This course provides a unique opportunity for students in the MS in Data Science program to apply their knowledge of the foundations, theory and methods of data science to address data driven problems in industry, research, government and the non-profit sector. The course activities focus on a semester-long project sponsored by an affiliate company or a Columbia faculty member. The project synthesizes the statistical, computational, engineering and social challenges involved in solving complex real-world problems. The course has a well developed Ethics component supported by Dr. Savannah Thais.
Select a team captain (with or without help from mentor/instructor/supervisor)
Record your names here in this format-
- Team captain Xiao Wen, xw2943
The CourseInfo folder has the templates for your reports, progress log, meeting minutes with your mentors. These are the deliverables you need to save as .pdf files and upload in this repository. Additionally the folder also contains sample meeting presentations and tips, report grading rubrics, student-mentor email templates and syllabus for your reference.
- Regularly work on developing your code, provide repository access to your industry mentor/instructor
- Update your project task status weekly in our progress log and github project board.
- Record your progress in the reports.
- Employ a mechanism to select weekly presenter at the mentor meetings
- Note down the meeting minutes on a weekly basis
- Code
- Reports- Midterm Progress Report, Final Report, Ethics Report
- Progress Log
- Meeting Minutes
The code can be placed in a folder named code, and the remaining files can be placed as .pdf files in the root directory.
THE OBJECTIVE: to be able to identify subsamples of large training data sets so that neural network classifiers perform almost as well as they would if trained on the full original training data.
Although there is a general understanding that more training data leads to better performance, and thus smaller data sets lead to poorer outcomes, this is not entirely true. Data-efficient learning is a large research area and we will not attempt to solve the problem in generality. The goal of this project is to optimize the sub-selection from larger data sets, so that the performance remains as close as possible. It is an assumption of ours that what matters most in the training of neural network classifiers is the density distribution of the data set in the latent feature space, and so our goal is to identify if a subset of the data exhibits the same density distribution as the original.

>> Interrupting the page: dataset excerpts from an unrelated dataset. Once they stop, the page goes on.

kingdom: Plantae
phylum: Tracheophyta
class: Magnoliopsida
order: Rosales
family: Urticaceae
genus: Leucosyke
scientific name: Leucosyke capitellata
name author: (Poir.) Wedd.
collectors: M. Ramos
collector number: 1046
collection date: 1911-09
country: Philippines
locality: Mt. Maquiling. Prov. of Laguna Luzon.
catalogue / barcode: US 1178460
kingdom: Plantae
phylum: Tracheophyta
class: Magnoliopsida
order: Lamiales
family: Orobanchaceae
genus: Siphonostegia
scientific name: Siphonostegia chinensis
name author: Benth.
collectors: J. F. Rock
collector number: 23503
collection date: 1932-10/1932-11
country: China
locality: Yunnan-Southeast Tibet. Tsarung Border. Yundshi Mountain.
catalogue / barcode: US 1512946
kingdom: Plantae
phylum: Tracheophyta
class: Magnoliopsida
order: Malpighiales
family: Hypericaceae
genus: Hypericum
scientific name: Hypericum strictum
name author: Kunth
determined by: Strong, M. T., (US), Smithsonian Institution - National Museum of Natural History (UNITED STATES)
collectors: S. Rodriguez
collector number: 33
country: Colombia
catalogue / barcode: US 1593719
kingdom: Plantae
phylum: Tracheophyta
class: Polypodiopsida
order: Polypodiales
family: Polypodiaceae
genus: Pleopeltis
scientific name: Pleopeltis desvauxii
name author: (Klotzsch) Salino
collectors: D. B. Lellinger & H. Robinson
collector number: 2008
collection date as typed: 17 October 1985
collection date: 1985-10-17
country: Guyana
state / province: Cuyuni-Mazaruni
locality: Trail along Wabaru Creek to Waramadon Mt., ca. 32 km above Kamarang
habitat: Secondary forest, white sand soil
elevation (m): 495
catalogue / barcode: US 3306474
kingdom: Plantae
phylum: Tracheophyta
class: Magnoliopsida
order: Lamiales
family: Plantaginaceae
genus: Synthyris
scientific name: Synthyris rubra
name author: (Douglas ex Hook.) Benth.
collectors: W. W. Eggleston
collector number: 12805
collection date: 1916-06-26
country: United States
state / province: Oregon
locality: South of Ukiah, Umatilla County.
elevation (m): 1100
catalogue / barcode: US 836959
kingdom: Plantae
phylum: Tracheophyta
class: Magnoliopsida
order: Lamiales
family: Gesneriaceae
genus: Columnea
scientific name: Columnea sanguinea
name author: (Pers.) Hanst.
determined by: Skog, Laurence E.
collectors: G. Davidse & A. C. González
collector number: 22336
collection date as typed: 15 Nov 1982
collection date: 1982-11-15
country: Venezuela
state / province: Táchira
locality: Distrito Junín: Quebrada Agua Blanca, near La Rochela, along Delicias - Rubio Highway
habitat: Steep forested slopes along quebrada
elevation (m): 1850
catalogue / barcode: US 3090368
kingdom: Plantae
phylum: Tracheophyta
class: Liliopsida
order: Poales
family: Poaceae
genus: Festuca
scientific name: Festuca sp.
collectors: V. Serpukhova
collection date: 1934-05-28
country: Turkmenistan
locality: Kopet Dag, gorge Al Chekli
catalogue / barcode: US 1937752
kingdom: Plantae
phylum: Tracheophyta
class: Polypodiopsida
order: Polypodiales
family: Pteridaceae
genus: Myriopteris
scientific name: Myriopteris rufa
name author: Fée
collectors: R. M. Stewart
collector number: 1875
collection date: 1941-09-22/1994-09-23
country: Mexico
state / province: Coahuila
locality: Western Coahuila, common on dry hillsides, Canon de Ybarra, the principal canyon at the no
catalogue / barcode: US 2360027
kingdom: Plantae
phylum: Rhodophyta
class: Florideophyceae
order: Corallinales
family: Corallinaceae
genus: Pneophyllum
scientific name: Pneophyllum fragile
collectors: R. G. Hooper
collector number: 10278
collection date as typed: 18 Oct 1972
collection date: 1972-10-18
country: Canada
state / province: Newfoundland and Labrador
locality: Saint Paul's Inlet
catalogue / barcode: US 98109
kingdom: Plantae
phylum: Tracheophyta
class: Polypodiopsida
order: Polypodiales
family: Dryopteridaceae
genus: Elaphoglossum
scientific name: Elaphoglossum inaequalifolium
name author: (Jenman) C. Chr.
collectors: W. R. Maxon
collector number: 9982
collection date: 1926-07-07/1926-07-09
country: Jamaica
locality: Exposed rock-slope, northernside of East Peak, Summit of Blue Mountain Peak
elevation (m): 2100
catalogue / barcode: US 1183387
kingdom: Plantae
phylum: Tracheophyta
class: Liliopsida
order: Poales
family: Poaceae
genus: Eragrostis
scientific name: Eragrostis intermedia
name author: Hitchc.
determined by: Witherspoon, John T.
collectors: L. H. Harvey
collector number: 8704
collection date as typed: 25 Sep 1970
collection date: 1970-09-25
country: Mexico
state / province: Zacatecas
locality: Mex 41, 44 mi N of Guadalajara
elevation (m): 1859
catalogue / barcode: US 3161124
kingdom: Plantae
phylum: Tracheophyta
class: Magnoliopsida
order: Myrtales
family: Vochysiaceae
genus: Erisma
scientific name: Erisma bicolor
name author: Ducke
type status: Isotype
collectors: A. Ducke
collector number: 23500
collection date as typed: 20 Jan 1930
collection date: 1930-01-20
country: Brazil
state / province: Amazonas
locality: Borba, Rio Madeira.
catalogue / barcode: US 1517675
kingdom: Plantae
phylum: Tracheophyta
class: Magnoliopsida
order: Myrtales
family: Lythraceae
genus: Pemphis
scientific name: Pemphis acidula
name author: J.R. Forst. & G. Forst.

Currently, we are using Cifar-10 and a sample CNN to conduct the following steps:
-
Map pictures into feature space (each picture is regarded as a vector) and therefore we have a matrix with the dimension of number of features times number of vectors (number of pictures).
-
Apply SVD to this matrix: i) Will have one matrix vectored in the feature space. ii) Will have a matrix of singular values (the middle diagonal matrix). These values are the variances associated with the data in the direction of the singular vectors. The first largest singular value is the variance in the first singular vector direction. iii) Will have one matrix vectored in the data space. (picture)
-
Apply SVD to several smaller subsamples of the whole dataset. So, we will have singular value vectors with respect to these subsamples as well as one with respect to the whole dataset.
-
Figure out whether singular value vectors of these subsamples are pointing in the same direction as the singular value vector of the whole dataset (can use dot product etc.)
-
If they share similar directions as the whole dataset one, then figure out whether they are similar to the whole dataset in geometry/distribution by inputting the singular value vectors of both subsamples and the whole dataset into Geometric Partition Entropy/Boltzmann Shannon interaction Entropy.
-
If they are, then we can expect similarly good ML model performance as the one associated with the whole dataset even if we use these subsamples to train the model rather than the whole dataset.